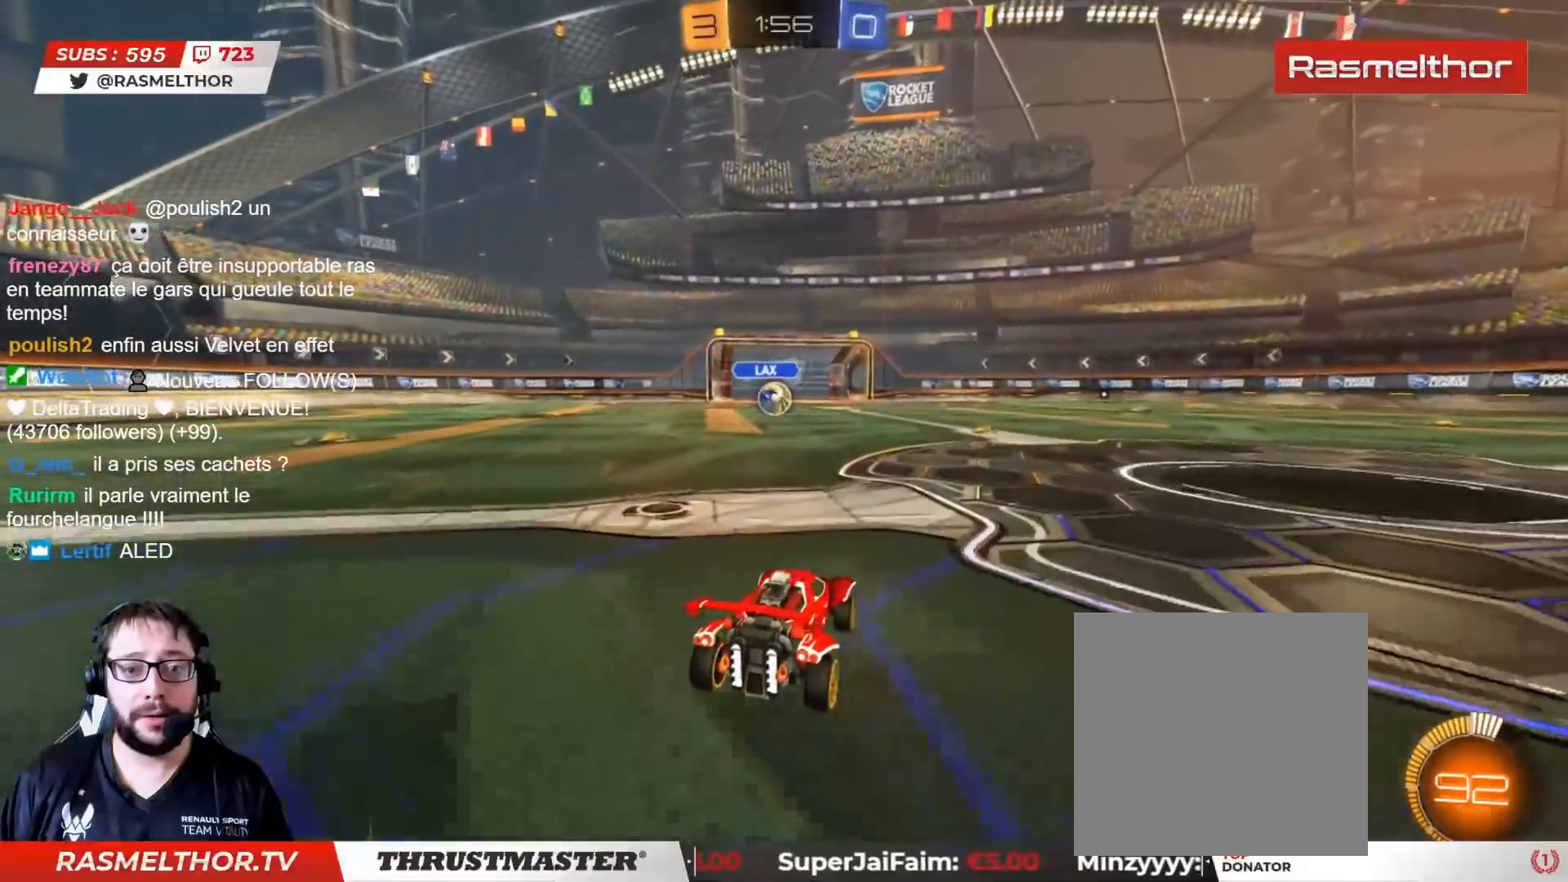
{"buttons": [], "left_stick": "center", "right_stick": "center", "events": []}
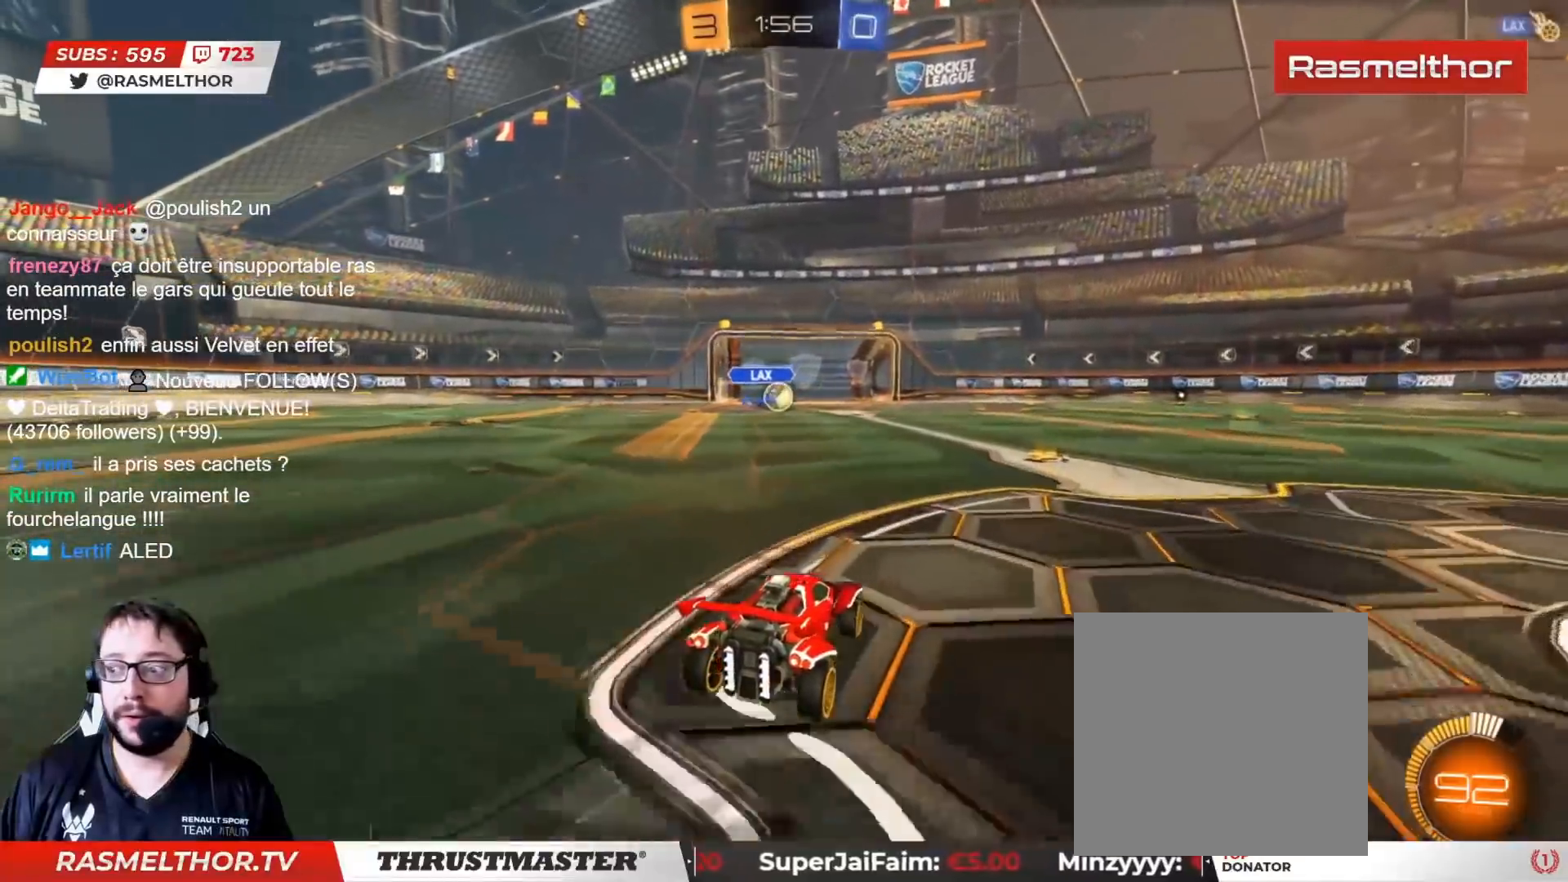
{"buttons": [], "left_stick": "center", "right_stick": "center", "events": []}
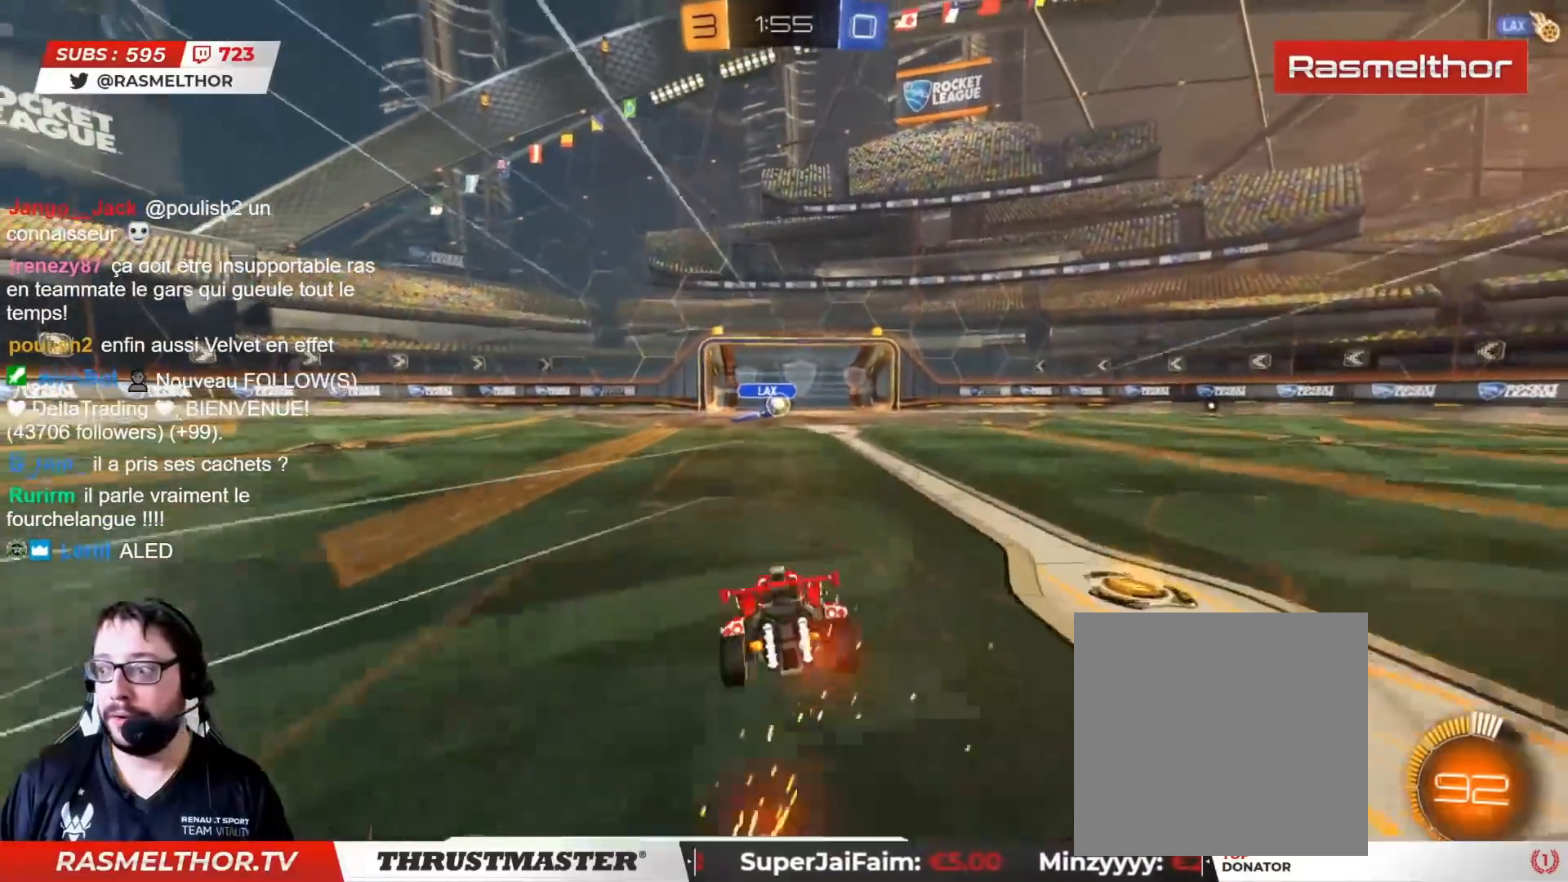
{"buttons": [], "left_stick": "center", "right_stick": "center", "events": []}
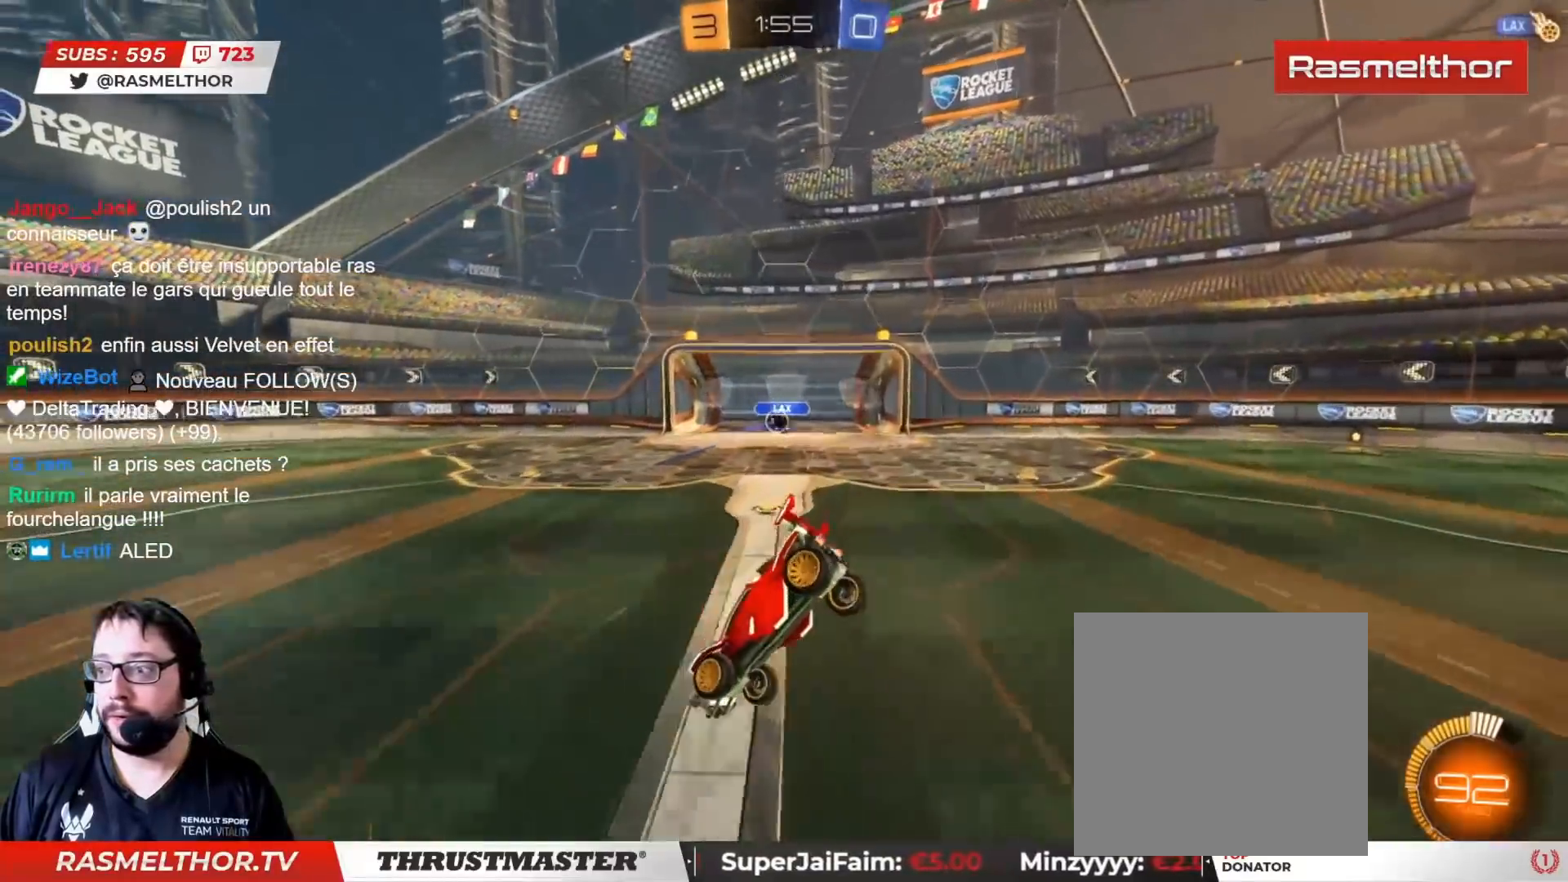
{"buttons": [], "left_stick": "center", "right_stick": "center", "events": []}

[Requirement]
Since pictures are not part of the copy, set down only the remaining data exactly.

[Response area]
{"buttons": [], "left_stick": "center", "right_stick": "center", "events": []}
{"buttons": [], "left_stick": "center", "right_stick": "center", "events": []}
{"buttons": [], "left_stick": "center", "right_stick": "center", "events": []}
{"buttons": [], "left_stick": "center", "right_stick": "center", "events": []}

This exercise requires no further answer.